[Figure understanding tasks]
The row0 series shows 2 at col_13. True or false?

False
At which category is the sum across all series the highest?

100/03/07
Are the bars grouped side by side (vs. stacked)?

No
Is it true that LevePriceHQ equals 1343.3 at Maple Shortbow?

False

▸ Job item
Find every line in the rows above that contains the string "series", matching case exactly, and copy each of those lines.

▸ Answer section
The row0 series shows 2 at col_13. True or false?
At which category is the sum across all series the highest?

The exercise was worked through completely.